Your objective
Retype each entry below precisely as it reads.

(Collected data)

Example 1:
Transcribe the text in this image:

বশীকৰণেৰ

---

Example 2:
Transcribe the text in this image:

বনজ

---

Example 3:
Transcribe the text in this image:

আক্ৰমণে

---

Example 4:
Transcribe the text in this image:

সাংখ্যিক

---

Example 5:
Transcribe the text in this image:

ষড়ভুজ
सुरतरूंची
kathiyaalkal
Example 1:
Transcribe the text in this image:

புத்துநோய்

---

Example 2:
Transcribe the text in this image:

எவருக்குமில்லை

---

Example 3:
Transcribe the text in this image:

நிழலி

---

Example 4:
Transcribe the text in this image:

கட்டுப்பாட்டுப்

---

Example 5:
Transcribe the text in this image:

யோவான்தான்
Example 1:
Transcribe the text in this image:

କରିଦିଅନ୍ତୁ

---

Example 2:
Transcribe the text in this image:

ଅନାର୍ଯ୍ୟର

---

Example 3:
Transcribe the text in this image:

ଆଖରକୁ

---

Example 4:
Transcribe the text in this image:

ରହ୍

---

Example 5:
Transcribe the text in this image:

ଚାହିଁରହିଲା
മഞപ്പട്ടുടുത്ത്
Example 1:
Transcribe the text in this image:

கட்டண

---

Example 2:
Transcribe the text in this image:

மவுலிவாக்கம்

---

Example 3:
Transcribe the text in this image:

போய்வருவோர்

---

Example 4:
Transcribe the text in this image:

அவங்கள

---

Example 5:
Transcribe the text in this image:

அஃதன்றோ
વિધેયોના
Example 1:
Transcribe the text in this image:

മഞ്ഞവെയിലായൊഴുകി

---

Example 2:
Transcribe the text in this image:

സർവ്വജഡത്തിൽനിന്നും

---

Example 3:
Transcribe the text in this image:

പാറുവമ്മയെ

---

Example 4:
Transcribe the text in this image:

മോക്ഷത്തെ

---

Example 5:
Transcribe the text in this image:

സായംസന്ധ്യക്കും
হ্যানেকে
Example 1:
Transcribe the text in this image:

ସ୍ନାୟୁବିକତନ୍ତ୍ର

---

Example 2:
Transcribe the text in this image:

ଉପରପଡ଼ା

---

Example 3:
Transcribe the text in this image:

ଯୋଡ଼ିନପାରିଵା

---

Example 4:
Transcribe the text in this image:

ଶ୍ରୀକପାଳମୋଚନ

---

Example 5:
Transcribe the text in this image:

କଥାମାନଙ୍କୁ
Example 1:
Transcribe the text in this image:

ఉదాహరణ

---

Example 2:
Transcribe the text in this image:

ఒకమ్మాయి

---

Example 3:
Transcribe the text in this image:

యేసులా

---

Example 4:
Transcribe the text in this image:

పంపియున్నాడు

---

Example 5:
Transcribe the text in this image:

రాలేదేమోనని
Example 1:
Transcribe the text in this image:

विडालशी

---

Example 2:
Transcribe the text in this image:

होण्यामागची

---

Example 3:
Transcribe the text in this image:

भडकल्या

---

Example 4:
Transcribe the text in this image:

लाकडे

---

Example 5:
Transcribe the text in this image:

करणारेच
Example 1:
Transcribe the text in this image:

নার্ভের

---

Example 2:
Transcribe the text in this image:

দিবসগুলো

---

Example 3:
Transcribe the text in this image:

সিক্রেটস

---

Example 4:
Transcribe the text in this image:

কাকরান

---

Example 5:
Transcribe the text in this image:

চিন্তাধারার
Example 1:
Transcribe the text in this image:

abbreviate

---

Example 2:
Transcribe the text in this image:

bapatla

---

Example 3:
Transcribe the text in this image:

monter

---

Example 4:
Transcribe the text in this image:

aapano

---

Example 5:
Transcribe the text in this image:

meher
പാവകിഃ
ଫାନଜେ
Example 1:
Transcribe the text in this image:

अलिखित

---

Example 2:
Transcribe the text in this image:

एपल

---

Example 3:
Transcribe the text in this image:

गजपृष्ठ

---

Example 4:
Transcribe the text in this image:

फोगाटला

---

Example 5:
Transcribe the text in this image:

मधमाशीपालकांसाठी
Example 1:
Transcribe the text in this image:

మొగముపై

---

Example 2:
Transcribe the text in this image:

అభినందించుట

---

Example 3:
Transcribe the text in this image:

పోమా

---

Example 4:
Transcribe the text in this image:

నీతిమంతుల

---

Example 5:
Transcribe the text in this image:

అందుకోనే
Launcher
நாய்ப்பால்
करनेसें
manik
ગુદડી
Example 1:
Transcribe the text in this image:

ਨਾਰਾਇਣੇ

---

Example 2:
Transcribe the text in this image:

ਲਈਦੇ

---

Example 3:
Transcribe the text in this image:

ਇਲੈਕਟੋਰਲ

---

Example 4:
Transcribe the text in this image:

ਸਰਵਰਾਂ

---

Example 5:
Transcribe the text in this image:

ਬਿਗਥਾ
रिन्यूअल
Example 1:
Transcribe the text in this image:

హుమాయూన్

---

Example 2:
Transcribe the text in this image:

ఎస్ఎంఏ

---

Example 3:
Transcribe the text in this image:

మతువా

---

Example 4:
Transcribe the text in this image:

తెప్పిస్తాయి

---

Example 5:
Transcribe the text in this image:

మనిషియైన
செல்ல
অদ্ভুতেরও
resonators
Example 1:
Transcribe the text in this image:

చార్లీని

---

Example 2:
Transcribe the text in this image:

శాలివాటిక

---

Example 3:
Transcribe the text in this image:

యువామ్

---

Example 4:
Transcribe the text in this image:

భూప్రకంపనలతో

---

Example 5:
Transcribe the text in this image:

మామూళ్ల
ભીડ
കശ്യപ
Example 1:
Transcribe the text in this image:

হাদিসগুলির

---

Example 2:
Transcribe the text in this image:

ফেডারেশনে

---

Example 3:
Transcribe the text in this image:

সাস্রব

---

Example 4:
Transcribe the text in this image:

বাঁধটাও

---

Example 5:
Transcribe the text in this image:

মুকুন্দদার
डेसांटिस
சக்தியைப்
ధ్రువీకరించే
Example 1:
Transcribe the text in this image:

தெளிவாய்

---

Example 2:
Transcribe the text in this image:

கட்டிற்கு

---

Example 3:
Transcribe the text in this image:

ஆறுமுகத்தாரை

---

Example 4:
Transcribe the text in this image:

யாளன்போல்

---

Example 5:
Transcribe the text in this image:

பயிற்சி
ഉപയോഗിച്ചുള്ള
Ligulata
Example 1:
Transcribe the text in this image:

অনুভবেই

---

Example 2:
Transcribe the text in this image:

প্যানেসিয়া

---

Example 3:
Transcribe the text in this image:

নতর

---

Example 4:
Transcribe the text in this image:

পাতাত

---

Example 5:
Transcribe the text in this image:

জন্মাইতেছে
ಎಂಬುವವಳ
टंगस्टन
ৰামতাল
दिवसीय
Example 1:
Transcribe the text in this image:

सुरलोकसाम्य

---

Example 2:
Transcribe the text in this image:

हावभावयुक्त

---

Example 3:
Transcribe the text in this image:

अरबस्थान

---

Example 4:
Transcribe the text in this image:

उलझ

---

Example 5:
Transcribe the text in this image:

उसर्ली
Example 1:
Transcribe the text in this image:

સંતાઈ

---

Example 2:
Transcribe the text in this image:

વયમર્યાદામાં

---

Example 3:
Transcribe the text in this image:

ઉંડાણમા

Solution to the exercise
Example 1:
Transcribe the text in this image:

বশীকৰণেৰ

---

Example 2:
Transcribe the text in this image:

বনজ

---

Example 3:
Transcribe the text in this image:

আক্ৰমণে

---

Example 4:
Transcribe the text in this image:

সাংখ্যিক

---

Example 5:
Transcribe the text in this image:

ষড়ভুজ
सुरतरूंची
kathiyaalkal
Example 1:
Transcribe the text in this image:

புத்துநோய்

---

Example 2:
Transcribe the text in this image:

எவருக்குமில்லை

---

Example 3:
Transcribe the text in this image:

நிழலி

---

Example 4:
Transcribe the text in this image:

கட்டுப்பாட்டுப்

---

Example 5:
Transcribe the text in this image:

யோவான்தான்
Example 1:
Transcribe the text in this image:

କରିଦିଅନ୍ତୁ

---

Example 2:
Transcribe the text in this image:

ଅନାର୍ଯ୍ୟର

---

Example 3:
Transcribe the text in this image:

ଆଖରକୁ

---

Example 4:
Transcribe the text in this image:

ରହ୍

---

Example 5:
Transcribe the text in this image:

ଚାହିଁରହିଲା
മഞപ്പട്ടുടുത്ത്
Example 1:
Transcribe the text in this image:

கட்டண

---

Example 2:
Transcribe the text in this image:

மவுலிவாக்கம்

---

Example 3:
Transcribe the text in this image:

போய்வருவோர்

---

Example 4:
Transcribe the text in this image:

அவங்கள

---

Example 5:
Transcribe the text in this image:

அஃதன்றோ
વિધેયોના
Example 1:
Transcribe the text in this image:

മഞ്ഞവെയിലായൊഴുകി

---

Example 2:
Transcribe the text in this image:

സർവ്വജഡത്തിൽനിന്നും

---

Example 3:
Transcribe the text in this image:

പാറുവമ്മയെ

---

Example 4:
Transcribe the text in this image:

മോക്ഷത്തെ

---

Example 5:
Transcribe the text in this image:

സായംസന്ധ്യക്കും
হ্যানেকে
Example 1:
Transcribe the text in this image:

ସ୍ନାୟୁବିକତନ୍ତ୍ର

---

Example 2:
Transcribe the text in this image:

ଉପରପଡ଼ା

---

Example 3:
Transcribe the text in this image:

ଯୋଡ଼ିନପାରିଵା

---

Example 4:
Transcribe the text in this image:

ଶ୍ରୀକପାଳମୋଚନ

---

Example 5:
Transcribe the text in this image:

କଥାମାନଙ୍କୁ
Example 1:
Transcribe the text in this image:

ఉదాహరణ

---

Example 2:
Transcribe the text in this image:

ఒకమ్మాయి

---

Example 3:
Transcribe the text in this image:

యేసులా

---

Example 4:
Transcribe the text in this image:

పంపియున్నాడు

---

Example 5:
Transcribe the text in this image:

రాలేదేమోనని
Example 1:
Transcribe the text in this image:

विडालशी

---

Example 2:
Transcribe the text in this image:

होण्यामागची

---

Example 3:
Transcribe the text in this image:

भडकल्या

---

Example 4:
Transcribe the text in this image:

लाकडे

---

Example 5:
Transcribe the text in this image:

करणारेच
Example 1:
Transcribe the text in this image:

নার্ভের

---

Example 2:
Transcribe the text in this image:

দিবসগুলো

---

Example 3:
Transcribe the text in this image:

সিক্রেটস

---

Example 4:
Transcribe the text in this image:

কাকরান

---

Example 5:
Transcribe the text in this image:

চিন্তাধারার
Example 1:
Transcribe the text in this image:

abbreviate

---

Example 2:
Transcribe the text in this image:

bapatla

---

Example 3:
Transcribe the text in this image:

monter

---

Example 4:
Transcribe the text in this image:

aapano

---

Example 5:
Transcribe the text in this image:

meher
പാവകിഃ
ଫାନଜେ
Example 1:
Transcribe the text in this image:

अलिखित

---

Example 2:
Transcribe the text in this image:

एपल

---

Example 3:
Transcribe the text in this image:

गजपृष्ठ

---

Example 4:
Transcribe the text in this image:

फोगाटला

---

Example 5:
Transcribe the text in this image:

मधमाशीपालकांसाठी
Example 1:
Transcribe the text in this image:

మొగముపై

---

Example 2:
Transcribe the text in this image:

అభినందించుట

---

Example 3:
Transcribe the text in this image:

పోమా

---

Example 4:
Transcribe the text in this image:

నీతిమంతుల

---

Example 5:
Transcribe the text in this image:

అందుకోనే
Launcher
நாய்ப்பால்
करनेसें
manik
ગુદડી
Example 1:
Transcribe the text in this image:

ਨਾਰਾਇਣੇ

---

Example 2:
Transcribe the text in this image:

ਲਈਦੇ

---

Example 3:
Transcribe the text in this image:

ਇਲੈਕਟੋਰਲ

---

Example 4:
Transcribe the text in this image:

ਸਰਵਰਾਂ

---

Example 5:
Transcribe the text in this image:

ਬਿਗਥਾ
रिन्यूअल
Example 1:
Transcribe the text in this image:

హుమాయూన్

---

Example 2:
Transcribe the text in this image:

ఎస్ఎంఏ

---

Example 3:
Transcribe the text in this image:

మతువా

---

Example 4:
Transcribe the text in this image:

తెప్పిస్తాయి

---

Example 5:
Transcribe the text in this image:

మనిషియైన
செல்ல
অদ্ভুতেরও
resonators
Example 1:
Transcribe the text in this image:

చార్లీని

---

Example 2:
Transcribe the text in this image:

శాలివాటిక

---

Example 3:
Transcribe the text in this image:

యువామ్

---

Example 4:
Transcribe the text in this image:

భూప్రకంపనలతో

---

Example 5:
Transcribe the text in this image:

మామూళ్ల
ભીડ
കശ്യപ
Example 1:
Transcribe the text in this image:

হাদিসগুলির

---

Example 2:
Transcribe the text in this image:

ফেডারেশনে

---

Example 3:
Transcribe the text in this image:

সাস্রব

---

Example 4:
Transcribe the text in this image:

বাঁধটাও

---

Example 5:
Transcribe the text in this image:

মুকুন্দদার
डेसांटिस
சக்தியைப்
ధ్రువీకరించే
Example 1:
Transcribe the text in this image:

தெளிவாய்

---

Example 2:
Transcribe the text in this image:

கட்டிற்கு

---

Example 3:
Transcribe the text in this image:

ஆறுமுகத்தாரை

---

Example 4:
Transcribe the text in this image:

யாளன்போல்

---

Example 5:
Transcribe the text in this image:

பயிற்சி
ഉപയോഗിച്ചുള്ള
Ligulata
Example 1:
Transcribe the text in this image:

অনুভবেই

---

Example 2:
Transcribe the text in this image:

প্যানেসিয়া

---

Example 3:
Transcribe the text in this image:

নতর

---

Example 4:
Transcribe the text in this image:

পাতাত

---

Example 5:
Transcribe the text in this image:

জন্মাইতেছে
ಎಂಬುವವಳ
टंगस्टन
ৰামতাল
दिवसीय
Example 1:
Transcribe the text in this image:

सुरलोकसाम्य

---

Example 2:
Transcribe the text in this image:

हावभावयुक्त

---

Example 3:
Transcribe the text in this image:

अरबस्थान

---

Example 4:
Transcribe the text in this image:

उलझ

---

Example 5:
Transcribe the text in this image:

उसर्ली
Example 1:
Transcribe the text in this image:

સંતાઈ

---

Example 2:
Transcribe the text in this image:

વયમર્યાદામાં

---

Example 3:
Transcribe the text in this image:

ઉંડાણમા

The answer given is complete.